=== Task to complete ===
The required result is each line of the entries below containing the string "improve".

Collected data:
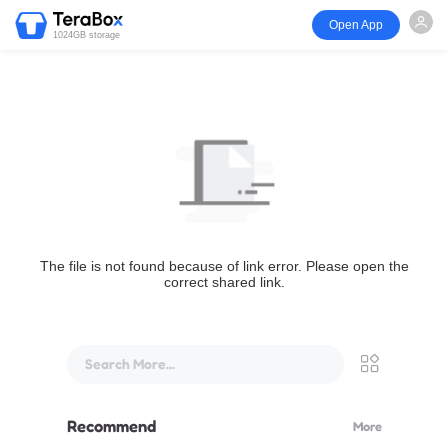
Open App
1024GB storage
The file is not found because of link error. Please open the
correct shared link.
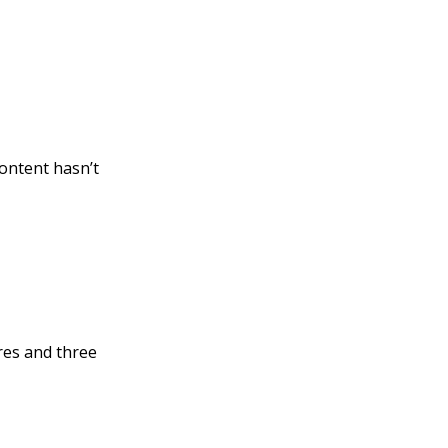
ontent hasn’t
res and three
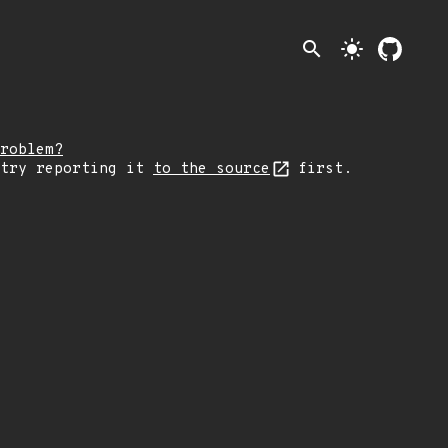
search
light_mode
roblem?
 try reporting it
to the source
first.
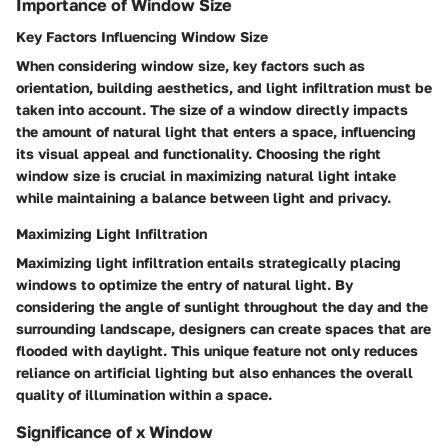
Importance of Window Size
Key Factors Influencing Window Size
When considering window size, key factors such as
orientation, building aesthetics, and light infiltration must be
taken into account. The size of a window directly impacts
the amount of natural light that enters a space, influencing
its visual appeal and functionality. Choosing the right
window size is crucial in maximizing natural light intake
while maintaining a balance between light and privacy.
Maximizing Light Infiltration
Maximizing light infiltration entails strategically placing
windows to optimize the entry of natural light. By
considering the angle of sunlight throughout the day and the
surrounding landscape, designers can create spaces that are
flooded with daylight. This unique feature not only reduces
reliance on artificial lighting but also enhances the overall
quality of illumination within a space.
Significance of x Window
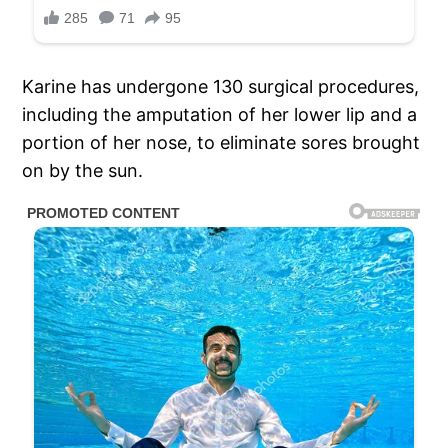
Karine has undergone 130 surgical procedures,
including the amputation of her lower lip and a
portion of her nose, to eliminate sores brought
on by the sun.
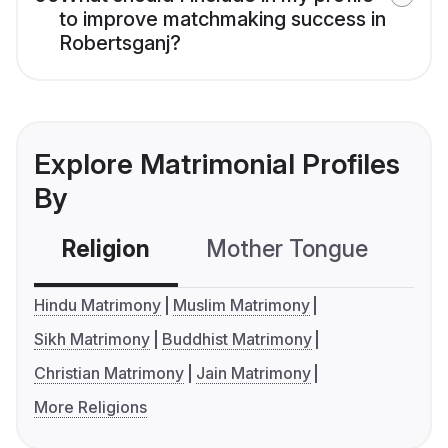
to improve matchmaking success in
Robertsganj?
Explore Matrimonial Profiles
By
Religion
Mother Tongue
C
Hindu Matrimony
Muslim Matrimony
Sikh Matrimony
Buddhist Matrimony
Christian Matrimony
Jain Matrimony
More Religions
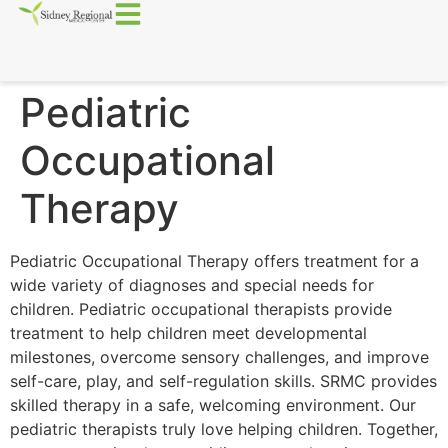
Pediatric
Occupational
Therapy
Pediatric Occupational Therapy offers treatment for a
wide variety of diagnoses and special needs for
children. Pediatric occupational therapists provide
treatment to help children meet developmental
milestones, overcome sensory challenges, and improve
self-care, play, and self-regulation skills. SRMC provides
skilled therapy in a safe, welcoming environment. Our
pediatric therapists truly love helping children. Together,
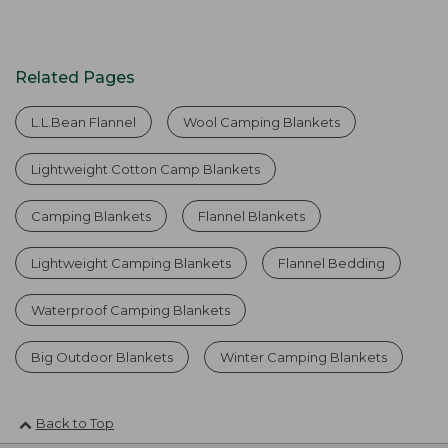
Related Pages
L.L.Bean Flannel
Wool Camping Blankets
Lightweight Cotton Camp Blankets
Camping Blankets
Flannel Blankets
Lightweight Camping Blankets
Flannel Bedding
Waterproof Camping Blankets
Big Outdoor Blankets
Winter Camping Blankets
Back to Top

=== Response area ===
to improve matchmaking success in
milestones, overcome sensory challenges, and improve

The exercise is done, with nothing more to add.